EXCERPTED DATA Start Marker

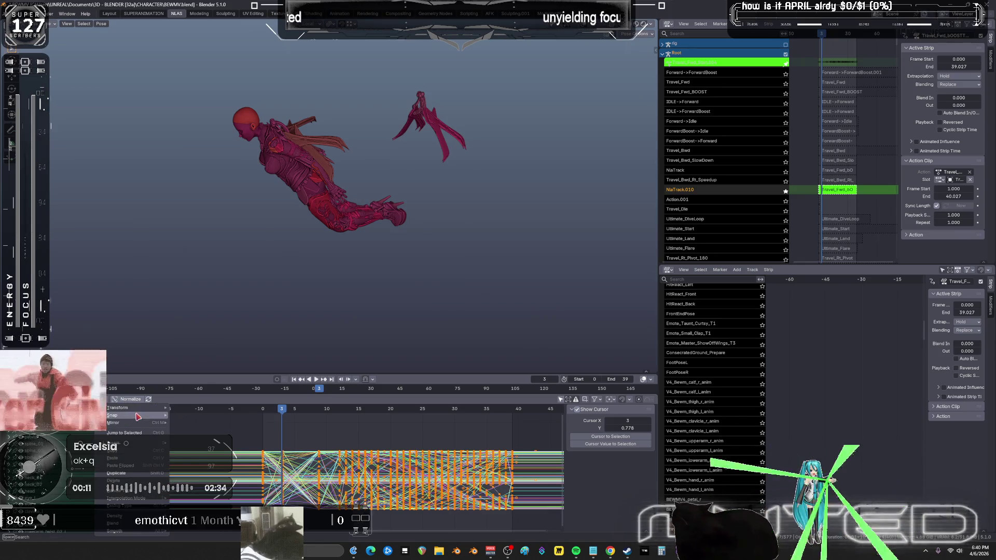
pyautogui.moveTo(156, 416)
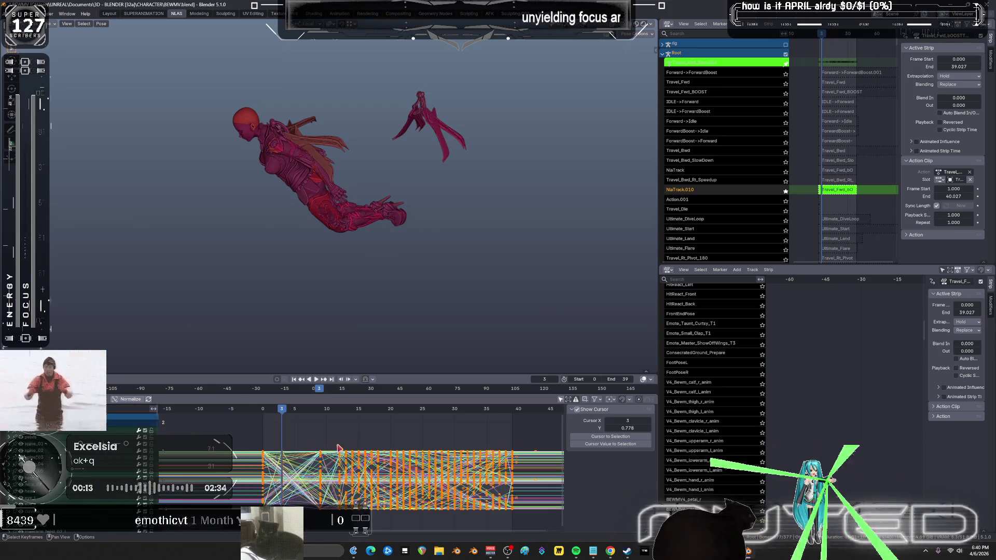
pyautogui.press('shift+alt+z')
pyautogui.moveTo(369, 240); pyautogui.dragTo(354, 247, button='middle')
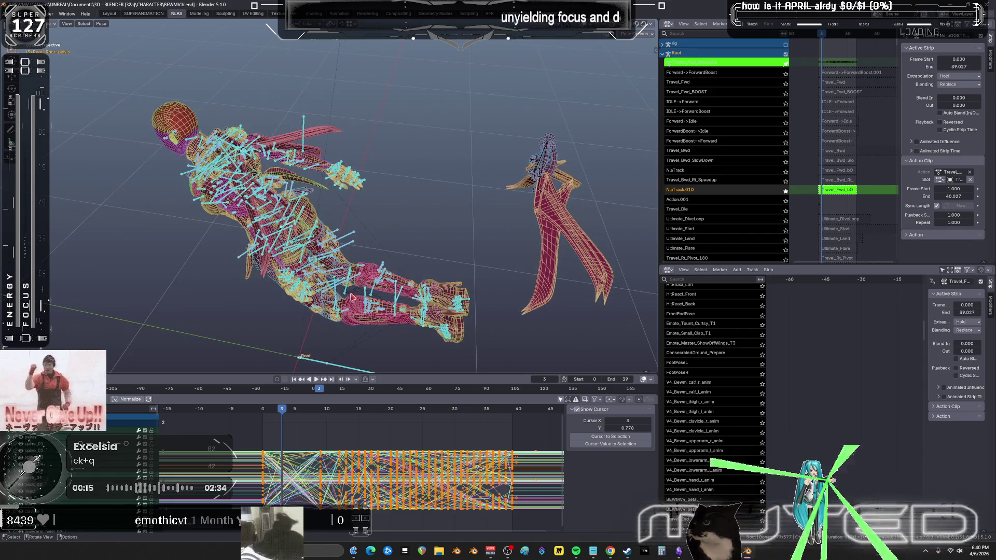
# Widen the NLA editors and tab the Travel_Fwd_bOOSTTOFORWARD strip in and out of tweak mode.
pyautogui.moveTo(515, 410); pyautogui.dragTo(258, 428)
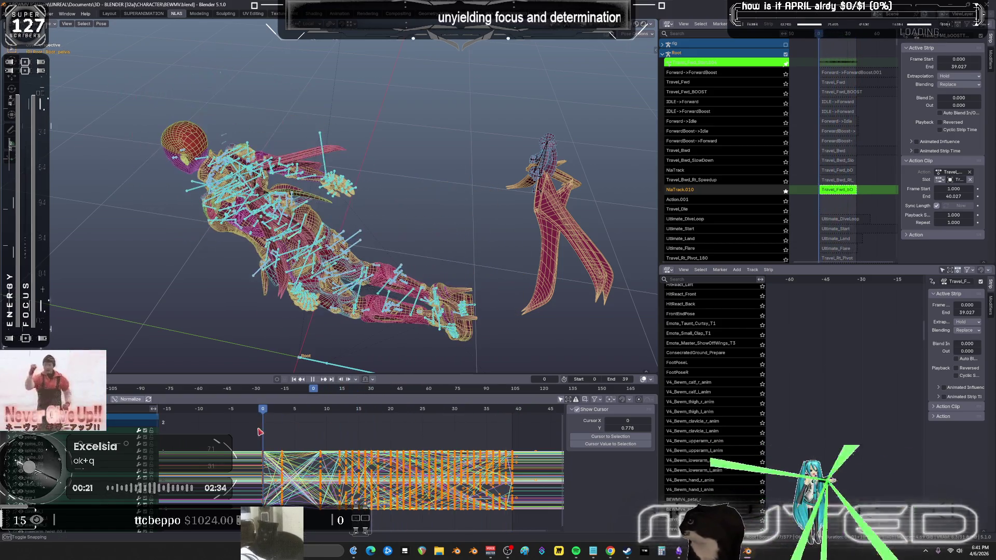
pyautogui.moveTo(839, 198); pyautogui.dragTo(828, 197, button='middle')
pyautogui.moveTo(659, 204); pyautogui.dragTo(406, 203)
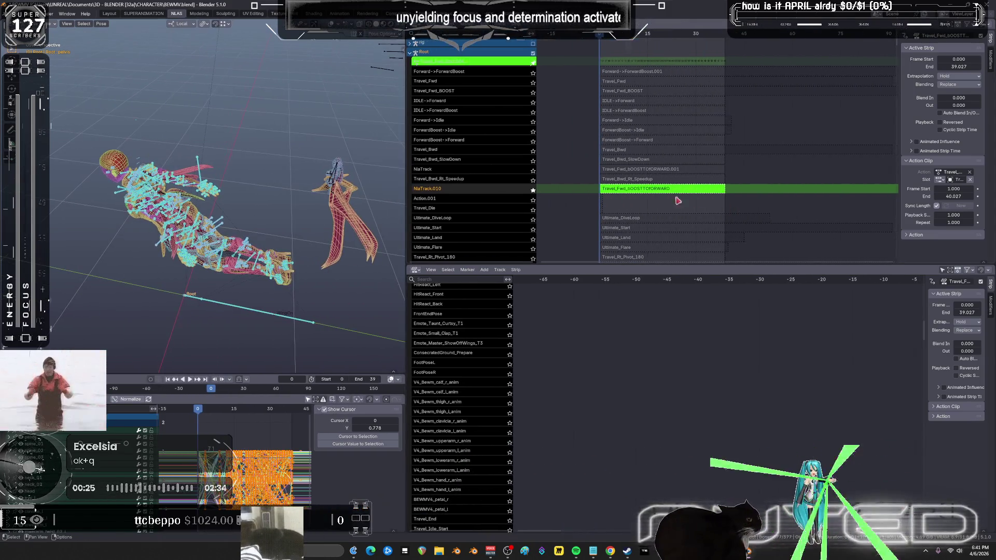
pyautogui.click(657, 190)
pyautogui.press('Tab')
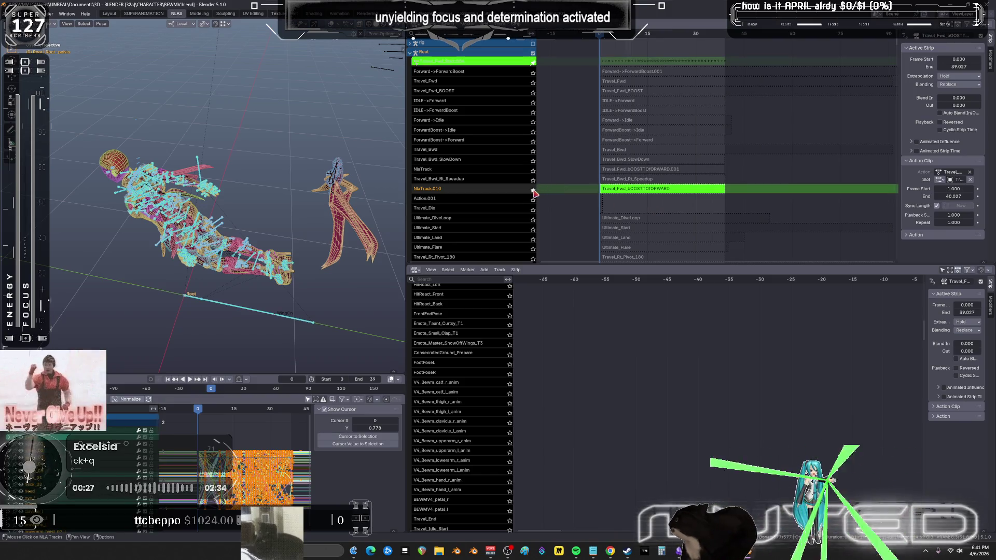
pyautogui.press('Tab')
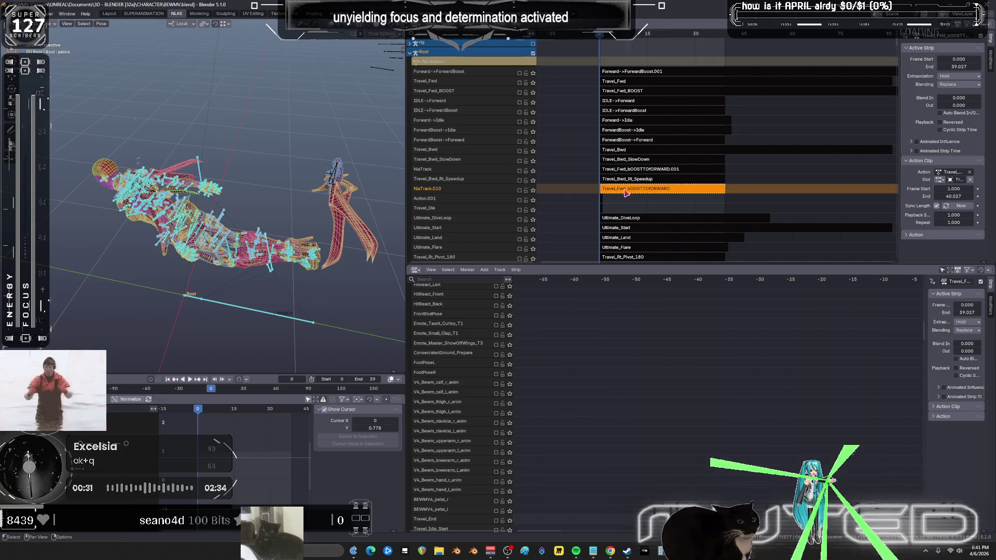
# Solo NlaTrack.010 and preview its playback.
pyautogui.click(532, 190)
pyautogui.press('space')
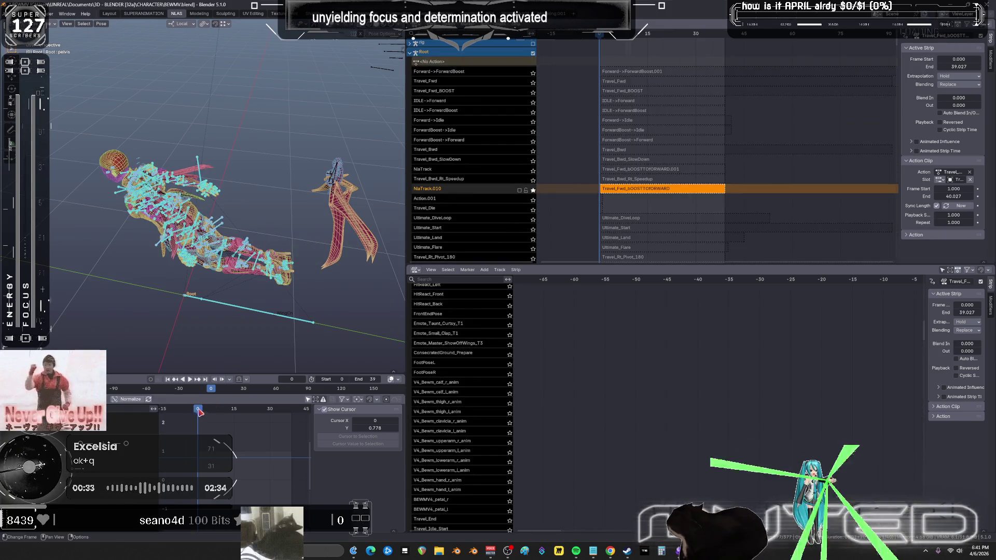
pyautogui.press('Escape')
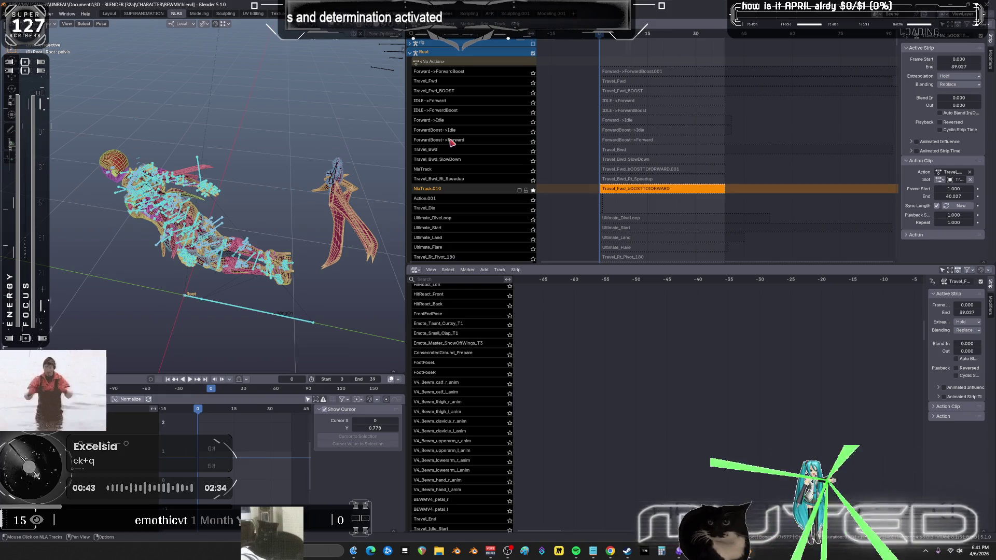
# Delete the old Forward->ForwardBoost strip and its now-empty track.
pyautogui.rightClick(449, 95)
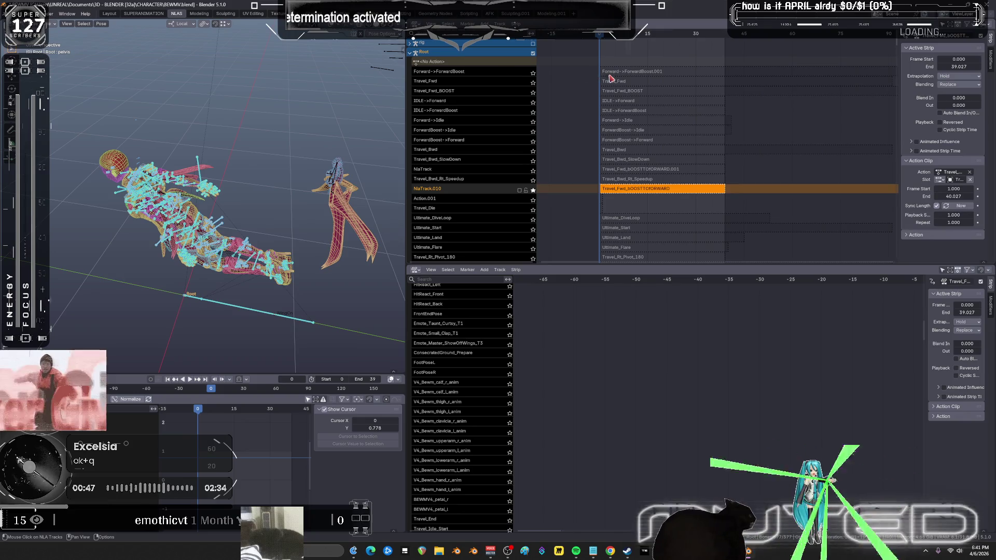
pyautogui.click(621, 74)
pyautogui.press('x')
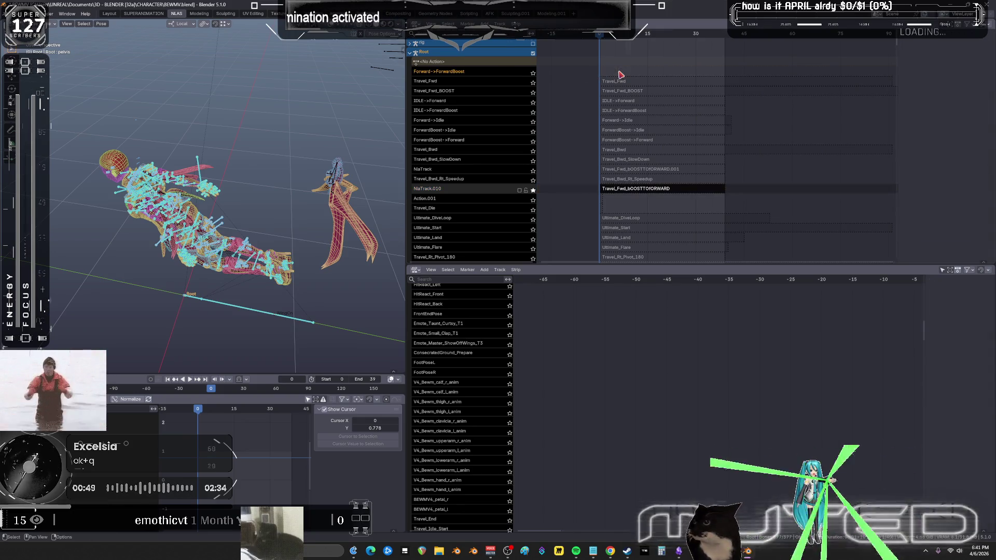
pyautogui.doubleClick(454, 73)
pyautogui.press('ctrl+c')
pyautogui.press('Escape')
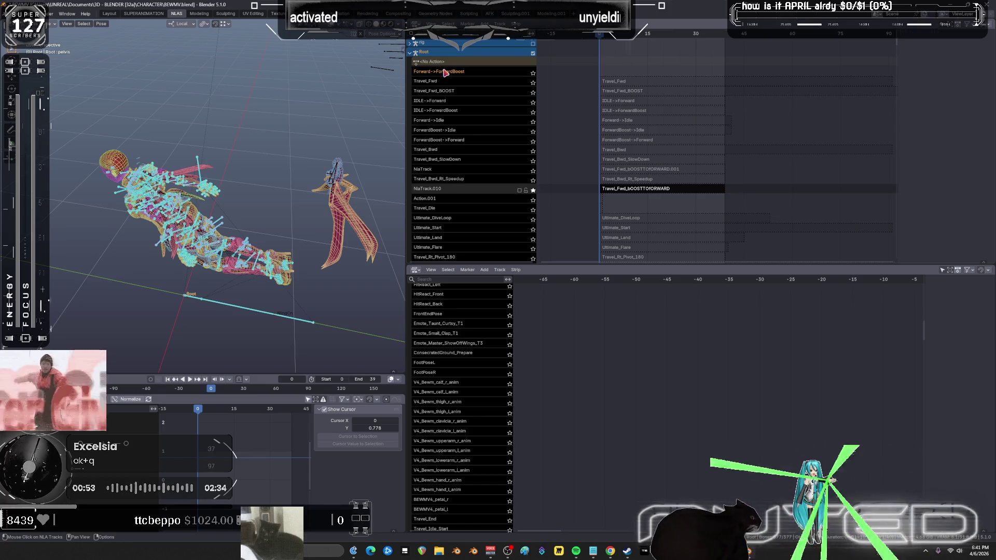
pyautogui.rightClick(445, 73)
pyautogui.click(445, 70)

EXCERPTED DATA End Marker

▸ **ASSIGNMENT**:
Treat the line with "pyautogui.press('shift+alt+z')" as the start and the line with "# Solo NlaTrack.010 and preview its playback." as the end, and return exactly that span of the data above, both ends included, without pictures.

▸ **OUTPUT FOR THIS TASK**:
pyautogui.press('shift+alt+z')
pyautogui.moveTo(369, 240); pyautogui.dragTo(354, 247, button='middle')
# Widen the NLA editors and tab the Travel_Fwd_bOOSTTOFORWARD strip in and out of tweak mode.
pyautogui.moveTo(515, 410); pyautogui.dragTo(258, 428)
pyautogui.moveTo(839, 198); pyautogui.dragTo(828, 197, button='middle')
pyautogui.moveTo(659, 204); pyautogui.dragTo(406, 203)
pyautogui.click(657, 190)
pyautogui.press('Tab')
pyautogui.press('Tab')
# Solo NlaTrack.010 and preview its playback.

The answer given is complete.